▶ [DATEN ZUR AUFGABE]
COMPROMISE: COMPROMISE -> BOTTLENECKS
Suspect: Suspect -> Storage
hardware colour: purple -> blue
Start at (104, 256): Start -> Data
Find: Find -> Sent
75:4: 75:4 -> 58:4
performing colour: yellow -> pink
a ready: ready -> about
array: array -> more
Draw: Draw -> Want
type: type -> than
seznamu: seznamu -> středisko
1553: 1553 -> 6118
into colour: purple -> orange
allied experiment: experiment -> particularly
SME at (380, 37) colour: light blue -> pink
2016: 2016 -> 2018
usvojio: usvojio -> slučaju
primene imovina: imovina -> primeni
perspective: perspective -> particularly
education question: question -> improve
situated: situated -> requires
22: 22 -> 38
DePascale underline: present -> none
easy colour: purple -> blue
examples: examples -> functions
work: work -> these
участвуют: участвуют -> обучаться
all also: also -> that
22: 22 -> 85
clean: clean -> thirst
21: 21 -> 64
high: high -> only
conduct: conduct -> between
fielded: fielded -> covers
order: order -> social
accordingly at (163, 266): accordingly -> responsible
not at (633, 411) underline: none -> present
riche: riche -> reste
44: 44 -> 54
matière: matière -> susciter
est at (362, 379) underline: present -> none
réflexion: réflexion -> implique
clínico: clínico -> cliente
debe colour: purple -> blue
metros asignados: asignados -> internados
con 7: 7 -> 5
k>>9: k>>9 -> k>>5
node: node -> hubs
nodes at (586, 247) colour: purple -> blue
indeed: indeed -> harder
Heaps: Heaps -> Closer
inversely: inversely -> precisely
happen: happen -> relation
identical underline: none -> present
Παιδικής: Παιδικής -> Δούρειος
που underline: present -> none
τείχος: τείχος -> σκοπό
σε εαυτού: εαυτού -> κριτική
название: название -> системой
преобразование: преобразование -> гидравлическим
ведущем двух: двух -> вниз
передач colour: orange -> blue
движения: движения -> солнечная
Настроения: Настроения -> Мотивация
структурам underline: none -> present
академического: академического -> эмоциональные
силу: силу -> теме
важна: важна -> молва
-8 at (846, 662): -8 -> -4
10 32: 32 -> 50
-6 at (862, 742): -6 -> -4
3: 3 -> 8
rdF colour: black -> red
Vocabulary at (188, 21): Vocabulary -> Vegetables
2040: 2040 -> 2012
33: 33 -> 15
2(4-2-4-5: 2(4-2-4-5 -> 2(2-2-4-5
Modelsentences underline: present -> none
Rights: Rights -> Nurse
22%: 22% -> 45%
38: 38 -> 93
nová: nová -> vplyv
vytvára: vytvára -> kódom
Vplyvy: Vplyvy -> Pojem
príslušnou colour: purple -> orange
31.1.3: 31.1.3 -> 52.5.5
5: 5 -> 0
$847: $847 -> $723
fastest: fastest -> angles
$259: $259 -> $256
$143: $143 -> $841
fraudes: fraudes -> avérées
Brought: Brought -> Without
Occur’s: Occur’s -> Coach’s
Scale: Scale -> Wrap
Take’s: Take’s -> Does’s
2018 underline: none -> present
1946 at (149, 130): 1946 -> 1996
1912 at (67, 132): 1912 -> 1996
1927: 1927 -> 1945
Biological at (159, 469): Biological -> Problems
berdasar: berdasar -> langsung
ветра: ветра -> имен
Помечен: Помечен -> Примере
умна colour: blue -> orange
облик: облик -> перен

▶ [AUFGABENDETAILS]
Zeige jede Zeile der Datensätze, die das Wort „pink“ enthält.

▶ [LÖSUNG ZUR AUFGABE]
performing colour: yellow -> pink
SME at (380, 37) colour: light blue -> pink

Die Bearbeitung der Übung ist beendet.